Text passage: Begin

Prospekt's March is the seventh EP by British rock band Coldplay and their first since Remixes (2003). It came out on 21 November 2008 in Europe and Japan, enjoying a worldwide release during the following week. The EP features several left-over tracks from the Viva la Vida or Death and All His Friends studio sessions and was also made available in the album's deluxe edition.

The cover features Eugène Delacroix's original painting Battle of Poitiers, similar to the cover art featured on Viva la Vida, which included another Delacroix painting, Liberty Leading the People. On 5 November, Coldplay offered an exclusive preview of the EP via their Facebook application and through their website. The song "Glass of Water" was released in anticipation for the project and entered the iTunes Top 100 songs, being also performed live by the band on 4Music.

Text passage: End

▶ [Task instructions]:
1) Translate this sentence from the Prospekt's March passage into Spanish: "It came out on 21 November 2008 in Europe and Japan, enjoying a worldwide release during the following week."
2) Extend the passage about the Prospekt's March EP, picking up after its final sentence.
The records have nothing to do with this work.

Extracted data: Begin

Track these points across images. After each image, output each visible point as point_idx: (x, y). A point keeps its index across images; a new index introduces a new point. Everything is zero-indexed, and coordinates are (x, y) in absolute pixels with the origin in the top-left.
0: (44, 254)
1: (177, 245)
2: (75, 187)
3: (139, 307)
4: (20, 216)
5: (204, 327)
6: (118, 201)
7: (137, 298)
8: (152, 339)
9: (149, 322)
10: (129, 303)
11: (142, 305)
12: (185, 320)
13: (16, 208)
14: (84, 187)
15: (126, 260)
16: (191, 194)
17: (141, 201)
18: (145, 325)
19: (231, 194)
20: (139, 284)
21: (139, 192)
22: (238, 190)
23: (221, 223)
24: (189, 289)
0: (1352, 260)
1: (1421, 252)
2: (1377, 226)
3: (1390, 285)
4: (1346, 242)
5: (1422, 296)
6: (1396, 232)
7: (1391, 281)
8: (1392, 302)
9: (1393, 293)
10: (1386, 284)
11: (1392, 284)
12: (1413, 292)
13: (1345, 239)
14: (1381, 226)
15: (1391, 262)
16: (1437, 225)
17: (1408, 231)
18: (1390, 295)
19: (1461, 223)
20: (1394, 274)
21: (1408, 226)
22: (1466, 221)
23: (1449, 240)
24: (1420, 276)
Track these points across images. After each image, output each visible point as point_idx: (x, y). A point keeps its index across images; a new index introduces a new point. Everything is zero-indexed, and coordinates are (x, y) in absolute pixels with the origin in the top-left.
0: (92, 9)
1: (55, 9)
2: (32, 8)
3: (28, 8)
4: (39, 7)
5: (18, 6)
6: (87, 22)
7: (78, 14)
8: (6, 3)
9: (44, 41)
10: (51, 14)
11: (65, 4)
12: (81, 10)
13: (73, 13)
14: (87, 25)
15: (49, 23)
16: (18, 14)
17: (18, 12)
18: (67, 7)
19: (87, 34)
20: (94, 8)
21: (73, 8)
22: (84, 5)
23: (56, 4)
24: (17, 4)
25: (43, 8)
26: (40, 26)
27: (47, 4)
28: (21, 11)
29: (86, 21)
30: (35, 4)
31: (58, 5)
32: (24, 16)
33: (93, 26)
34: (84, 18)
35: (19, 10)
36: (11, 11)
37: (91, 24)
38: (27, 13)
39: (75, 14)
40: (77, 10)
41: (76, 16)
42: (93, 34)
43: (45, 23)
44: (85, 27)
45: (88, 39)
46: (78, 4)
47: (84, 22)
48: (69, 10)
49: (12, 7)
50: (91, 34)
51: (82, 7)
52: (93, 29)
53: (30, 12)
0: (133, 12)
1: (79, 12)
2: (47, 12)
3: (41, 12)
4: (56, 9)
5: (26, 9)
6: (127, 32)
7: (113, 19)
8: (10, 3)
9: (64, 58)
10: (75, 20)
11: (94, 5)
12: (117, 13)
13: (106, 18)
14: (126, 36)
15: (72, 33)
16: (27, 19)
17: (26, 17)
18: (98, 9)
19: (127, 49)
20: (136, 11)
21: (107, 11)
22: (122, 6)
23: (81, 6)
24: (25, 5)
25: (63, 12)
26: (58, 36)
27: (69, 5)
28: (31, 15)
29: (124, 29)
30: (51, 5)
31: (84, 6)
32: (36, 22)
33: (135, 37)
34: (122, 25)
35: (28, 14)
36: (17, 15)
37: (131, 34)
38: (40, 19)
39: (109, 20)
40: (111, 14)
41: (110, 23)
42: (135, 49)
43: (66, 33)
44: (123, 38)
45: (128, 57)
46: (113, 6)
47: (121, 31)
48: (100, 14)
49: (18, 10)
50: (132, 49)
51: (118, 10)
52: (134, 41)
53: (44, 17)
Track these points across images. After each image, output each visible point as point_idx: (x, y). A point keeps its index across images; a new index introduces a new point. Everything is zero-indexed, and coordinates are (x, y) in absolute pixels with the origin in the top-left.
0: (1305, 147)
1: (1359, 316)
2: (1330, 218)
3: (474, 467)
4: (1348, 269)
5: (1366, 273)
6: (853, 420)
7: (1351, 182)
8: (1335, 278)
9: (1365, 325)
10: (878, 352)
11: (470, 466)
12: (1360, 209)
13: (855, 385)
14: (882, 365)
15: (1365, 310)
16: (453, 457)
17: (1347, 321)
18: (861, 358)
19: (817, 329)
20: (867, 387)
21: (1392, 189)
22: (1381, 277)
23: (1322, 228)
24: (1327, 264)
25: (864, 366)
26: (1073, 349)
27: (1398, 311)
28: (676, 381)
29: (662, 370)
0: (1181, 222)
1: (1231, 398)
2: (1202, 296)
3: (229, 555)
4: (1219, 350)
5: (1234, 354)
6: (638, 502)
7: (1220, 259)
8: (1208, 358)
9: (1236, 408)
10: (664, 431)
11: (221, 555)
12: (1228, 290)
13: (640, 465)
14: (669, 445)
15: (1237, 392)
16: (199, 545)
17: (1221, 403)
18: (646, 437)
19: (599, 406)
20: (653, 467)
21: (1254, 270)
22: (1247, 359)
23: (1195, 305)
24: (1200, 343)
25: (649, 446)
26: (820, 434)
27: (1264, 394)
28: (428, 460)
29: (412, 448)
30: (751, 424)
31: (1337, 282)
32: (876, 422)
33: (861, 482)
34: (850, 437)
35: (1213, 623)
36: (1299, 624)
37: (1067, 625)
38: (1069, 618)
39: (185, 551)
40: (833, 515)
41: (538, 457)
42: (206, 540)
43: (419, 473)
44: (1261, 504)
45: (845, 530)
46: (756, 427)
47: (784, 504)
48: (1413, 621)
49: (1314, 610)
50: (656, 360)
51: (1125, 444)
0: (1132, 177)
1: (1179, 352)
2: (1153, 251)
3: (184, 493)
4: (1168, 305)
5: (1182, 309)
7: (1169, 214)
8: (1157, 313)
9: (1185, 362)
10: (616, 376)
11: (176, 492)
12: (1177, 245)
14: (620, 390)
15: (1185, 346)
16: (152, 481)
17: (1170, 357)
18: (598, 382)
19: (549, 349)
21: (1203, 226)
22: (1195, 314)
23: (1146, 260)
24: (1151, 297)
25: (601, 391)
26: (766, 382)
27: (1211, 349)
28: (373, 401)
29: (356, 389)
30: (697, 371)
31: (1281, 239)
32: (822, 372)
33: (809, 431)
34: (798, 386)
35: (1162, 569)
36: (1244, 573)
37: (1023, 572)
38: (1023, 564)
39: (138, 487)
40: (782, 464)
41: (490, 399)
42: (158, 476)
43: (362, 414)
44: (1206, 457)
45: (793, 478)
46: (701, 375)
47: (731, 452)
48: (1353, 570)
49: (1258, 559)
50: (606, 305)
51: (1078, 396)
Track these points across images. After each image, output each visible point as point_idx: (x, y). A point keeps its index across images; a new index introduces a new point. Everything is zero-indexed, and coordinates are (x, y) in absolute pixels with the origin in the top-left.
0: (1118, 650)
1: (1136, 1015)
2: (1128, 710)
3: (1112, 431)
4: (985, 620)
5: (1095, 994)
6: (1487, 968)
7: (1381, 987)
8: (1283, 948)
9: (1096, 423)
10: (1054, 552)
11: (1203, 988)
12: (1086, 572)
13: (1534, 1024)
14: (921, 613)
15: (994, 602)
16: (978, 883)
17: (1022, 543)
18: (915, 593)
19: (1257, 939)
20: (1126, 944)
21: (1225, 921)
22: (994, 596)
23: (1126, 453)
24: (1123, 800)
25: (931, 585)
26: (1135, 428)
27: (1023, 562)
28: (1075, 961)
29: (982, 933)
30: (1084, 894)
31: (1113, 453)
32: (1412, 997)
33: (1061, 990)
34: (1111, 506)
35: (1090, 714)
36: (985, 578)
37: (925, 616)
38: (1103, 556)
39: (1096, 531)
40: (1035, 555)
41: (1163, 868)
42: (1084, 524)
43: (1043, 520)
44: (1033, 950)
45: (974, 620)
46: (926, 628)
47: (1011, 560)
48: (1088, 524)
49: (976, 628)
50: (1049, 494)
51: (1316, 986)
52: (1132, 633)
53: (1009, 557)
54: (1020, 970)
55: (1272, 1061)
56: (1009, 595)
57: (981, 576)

Extracted data: End

▶ [Results]:
1) Salió el 21 de noviembre de 2008 en Europa y Japón, y tuvo un lanzamiento mundial durante la semana siguiente.

2)
Upon the EP's release, "Life in Technicolor II" entered the UK Singles Chart at number 90 despite not being a promotional effort. The band would later confirm the song as an official single and release its physical version on 8 February 2009, which made the track rise to a new peak of number 28. One year later, it was nominated for the 52nd Grammy Awards in the Best Rock Performance by a Duo or Group with Vocal and Best Short Form Music Video categories.

Recording and release

Throughout the recording of Viva la Vida or Death and All His Friends, Coldplay communicated to fans through their website, and some of the song titles were revealed during the recording. The name "Poppyfields" was first revealed in September 2007; in late October 2007, a message said that "Famous Old Painters" and "Glass of Water" had been written and were being considered for the album. "Prospekt's March" appeared for the first time in December of the same year; all the notes were signed by the pseudonym Prospekt, strengthening rumours that this would be the album's title. Those songs did not make it to the album's final track listing, so were featured on the Prospekt's March EP, except for "Famous Old Painters", which was never released.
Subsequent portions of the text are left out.